Kommentiert: Cameron hat versagt

Kommentiert: Cameron hat versagt

Die britische Regierung hat versagt. Die Kampagne gegen die Abspaltung Schottlands vom Vereinigten Königreich ist nämlich gescheitert.

Das steht schon fest, bevor die Schotten heute darüber abstimmen, ob sie lieber in einem unabhängigen Land leben oder doch ein Teil des Königreichs bleiben wollen. Allein die theoretische Möglichkeit, dass die Schotten zu ihrer Trennung Ja sagen könnten, reicht schon, um den Unionisten ein Armutszeugnis auszustellen.
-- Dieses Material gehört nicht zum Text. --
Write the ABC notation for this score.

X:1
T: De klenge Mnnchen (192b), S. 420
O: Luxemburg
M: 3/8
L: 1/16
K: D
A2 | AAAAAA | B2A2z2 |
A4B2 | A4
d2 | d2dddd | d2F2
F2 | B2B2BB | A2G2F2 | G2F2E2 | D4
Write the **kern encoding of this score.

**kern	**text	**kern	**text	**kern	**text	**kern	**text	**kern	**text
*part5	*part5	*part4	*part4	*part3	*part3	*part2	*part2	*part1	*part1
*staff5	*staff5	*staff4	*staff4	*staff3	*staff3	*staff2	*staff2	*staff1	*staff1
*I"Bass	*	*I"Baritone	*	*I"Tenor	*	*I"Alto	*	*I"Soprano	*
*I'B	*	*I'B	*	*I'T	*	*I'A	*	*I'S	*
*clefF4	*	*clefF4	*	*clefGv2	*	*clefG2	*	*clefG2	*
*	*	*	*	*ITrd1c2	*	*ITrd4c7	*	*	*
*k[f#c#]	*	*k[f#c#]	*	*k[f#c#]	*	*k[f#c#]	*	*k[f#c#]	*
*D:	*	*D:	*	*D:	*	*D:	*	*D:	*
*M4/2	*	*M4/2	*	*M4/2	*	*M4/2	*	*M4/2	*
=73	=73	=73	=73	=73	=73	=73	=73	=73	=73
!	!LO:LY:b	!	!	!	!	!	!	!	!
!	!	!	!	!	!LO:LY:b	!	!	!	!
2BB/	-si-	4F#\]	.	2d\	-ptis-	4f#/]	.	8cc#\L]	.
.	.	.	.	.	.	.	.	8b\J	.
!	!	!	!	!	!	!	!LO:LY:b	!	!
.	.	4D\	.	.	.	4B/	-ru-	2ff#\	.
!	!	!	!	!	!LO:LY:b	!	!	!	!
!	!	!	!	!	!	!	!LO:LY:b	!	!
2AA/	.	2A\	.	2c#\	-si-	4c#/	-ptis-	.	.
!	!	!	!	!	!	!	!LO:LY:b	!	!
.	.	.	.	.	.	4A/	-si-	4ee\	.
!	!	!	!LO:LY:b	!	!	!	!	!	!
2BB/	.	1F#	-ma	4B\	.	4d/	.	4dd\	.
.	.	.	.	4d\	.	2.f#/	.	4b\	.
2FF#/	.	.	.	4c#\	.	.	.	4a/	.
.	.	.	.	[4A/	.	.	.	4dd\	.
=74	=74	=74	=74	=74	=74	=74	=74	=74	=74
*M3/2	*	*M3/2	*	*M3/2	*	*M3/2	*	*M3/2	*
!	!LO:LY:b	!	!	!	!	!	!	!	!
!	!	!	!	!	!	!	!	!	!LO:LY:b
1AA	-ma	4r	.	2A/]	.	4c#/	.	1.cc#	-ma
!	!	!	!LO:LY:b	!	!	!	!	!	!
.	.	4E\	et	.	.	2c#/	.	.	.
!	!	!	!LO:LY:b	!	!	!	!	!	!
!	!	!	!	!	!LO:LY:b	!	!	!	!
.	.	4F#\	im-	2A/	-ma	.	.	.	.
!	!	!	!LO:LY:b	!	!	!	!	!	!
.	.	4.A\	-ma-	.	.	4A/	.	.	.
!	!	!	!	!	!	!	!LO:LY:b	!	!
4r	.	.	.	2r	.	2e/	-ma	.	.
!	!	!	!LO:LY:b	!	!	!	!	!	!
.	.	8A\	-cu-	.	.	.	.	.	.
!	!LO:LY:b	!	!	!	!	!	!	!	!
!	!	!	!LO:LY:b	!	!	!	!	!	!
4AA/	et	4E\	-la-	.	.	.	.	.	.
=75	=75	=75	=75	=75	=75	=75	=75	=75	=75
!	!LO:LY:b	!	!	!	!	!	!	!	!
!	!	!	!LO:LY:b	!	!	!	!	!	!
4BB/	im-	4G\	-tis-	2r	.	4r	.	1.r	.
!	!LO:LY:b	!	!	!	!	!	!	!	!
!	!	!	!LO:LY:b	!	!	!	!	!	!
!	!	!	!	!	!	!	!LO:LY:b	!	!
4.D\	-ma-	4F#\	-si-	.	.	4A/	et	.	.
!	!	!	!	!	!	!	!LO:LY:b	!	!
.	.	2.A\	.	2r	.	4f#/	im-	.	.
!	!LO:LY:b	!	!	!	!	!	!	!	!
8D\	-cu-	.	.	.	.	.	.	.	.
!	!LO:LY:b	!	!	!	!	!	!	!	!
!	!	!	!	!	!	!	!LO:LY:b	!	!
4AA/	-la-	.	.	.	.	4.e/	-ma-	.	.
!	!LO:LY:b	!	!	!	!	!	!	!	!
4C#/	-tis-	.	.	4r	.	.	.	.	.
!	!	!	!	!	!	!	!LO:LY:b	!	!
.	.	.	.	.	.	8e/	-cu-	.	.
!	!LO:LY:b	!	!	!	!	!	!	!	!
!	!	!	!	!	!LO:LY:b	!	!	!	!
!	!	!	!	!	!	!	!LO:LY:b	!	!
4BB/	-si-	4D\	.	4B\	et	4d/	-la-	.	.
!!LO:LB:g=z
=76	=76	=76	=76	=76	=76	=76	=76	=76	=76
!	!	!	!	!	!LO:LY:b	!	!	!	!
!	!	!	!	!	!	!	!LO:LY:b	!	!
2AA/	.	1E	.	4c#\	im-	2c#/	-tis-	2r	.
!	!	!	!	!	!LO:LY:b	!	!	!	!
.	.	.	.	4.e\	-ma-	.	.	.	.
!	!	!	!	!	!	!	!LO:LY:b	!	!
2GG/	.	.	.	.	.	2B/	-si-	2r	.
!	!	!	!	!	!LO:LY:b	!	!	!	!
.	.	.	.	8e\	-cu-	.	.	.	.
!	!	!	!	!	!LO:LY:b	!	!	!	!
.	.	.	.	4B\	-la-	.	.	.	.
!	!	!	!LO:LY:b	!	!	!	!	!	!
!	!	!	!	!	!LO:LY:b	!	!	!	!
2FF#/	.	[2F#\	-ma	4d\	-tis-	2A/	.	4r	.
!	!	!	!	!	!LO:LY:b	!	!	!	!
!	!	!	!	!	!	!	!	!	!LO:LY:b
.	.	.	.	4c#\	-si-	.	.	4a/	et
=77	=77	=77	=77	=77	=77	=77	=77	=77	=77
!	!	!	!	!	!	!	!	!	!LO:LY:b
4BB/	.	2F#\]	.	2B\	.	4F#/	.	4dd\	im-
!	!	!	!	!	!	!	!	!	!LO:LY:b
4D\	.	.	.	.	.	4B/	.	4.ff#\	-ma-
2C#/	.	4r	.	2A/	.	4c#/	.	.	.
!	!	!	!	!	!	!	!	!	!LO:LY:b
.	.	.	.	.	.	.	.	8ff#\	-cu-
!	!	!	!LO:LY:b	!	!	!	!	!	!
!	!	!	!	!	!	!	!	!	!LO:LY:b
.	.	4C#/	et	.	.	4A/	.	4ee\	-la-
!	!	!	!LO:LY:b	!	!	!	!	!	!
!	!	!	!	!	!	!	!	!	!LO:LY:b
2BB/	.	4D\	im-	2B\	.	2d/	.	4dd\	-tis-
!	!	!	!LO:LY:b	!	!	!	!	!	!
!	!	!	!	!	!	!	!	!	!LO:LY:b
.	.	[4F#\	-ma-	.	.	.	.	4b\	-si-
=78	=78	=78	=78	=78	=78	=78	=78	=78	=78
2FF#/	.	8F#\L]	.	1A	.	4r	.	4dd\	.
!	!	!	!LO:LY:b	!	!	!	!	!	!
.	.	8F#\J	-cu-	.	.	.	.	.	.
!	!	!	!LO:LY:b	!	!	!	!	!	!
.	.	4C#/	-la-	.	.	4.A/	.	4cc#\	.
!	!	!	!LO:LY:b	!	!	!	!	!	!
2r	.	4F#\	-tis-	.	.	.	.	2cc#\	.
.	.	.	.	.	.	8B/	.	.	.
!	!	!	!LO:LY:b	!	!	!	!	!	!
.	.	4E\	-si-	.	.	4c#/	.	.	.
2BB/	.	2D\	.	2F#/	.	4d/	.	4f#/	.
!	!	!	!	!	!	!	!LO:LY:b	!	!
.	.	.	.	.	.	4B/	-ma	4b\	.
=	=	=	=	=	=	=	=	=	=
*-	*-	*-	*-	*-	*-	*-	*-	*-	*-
Die konservative britische Regierung um Premierminister David Cameron hat es zuerst über Monate nicht geschafft, den Schotten das Gefühl zu geben, ernst genommen zu werden. Das Londoner Verhalten wirkte lange so, als würde ein Herrchen versuchen, seinen aufsässigen Hund zu erziehen. Zuerst mit stoischer Ignoranz, dann mit dem Androhen von Konsequenzen. „Better together“ heißt die Kampagne gegen die Abspaltung — besser, wir bleiben zusammen. Der Name war aber auch schon die einzig positive Botschaft. Wenn Ihr unabhängig werdet, dann kriegt Ihr das Pfund nicht als Währung, dann werdet Ihr nicht in die EU aufgenommen, dann bricht Eure Wirtschaft zusammen, dann könnt Ihr den Lebensabend für viele ältere Menschen nicht mehr bezahlen. Das waren die negativen Botschaften.

EU-Austritt ist eine Sackgasse

Über Monate zeichneten die Unionisten ein Horrorszenario nach dem anderen. Der Versuch, den Schotten Angst vor einer Unabhängigkeit zu machen, hat aber das Gegenteil bewirkt. Der Widerstandswillen vieler ursprünglich unentschiedener Schotten wurde geweckt. Und so haben die Nein-Befürworter den großen Vorsprung, den sie noch zu Jahresbeginn in den Umfragen hatten, komplett verspielt. Das Ja hat realistische Siegchancen. Und die sind in den vergangenen Tagen noch gestiegen. Denn plötzlich, als die Umfragen vor zwei Wochen erstmals eine Mehrheit für Ja aufwiesen, ging Cameron in die Offensive und schoss dabei ein Eigentor. Seine Bekundung, dass es Millionen Briten das Herz brechen würde, wenn die Schotten die britische Familie verlassen, muss nach all den Drohungen zuvor gewirkt haben wie blanker Hohn.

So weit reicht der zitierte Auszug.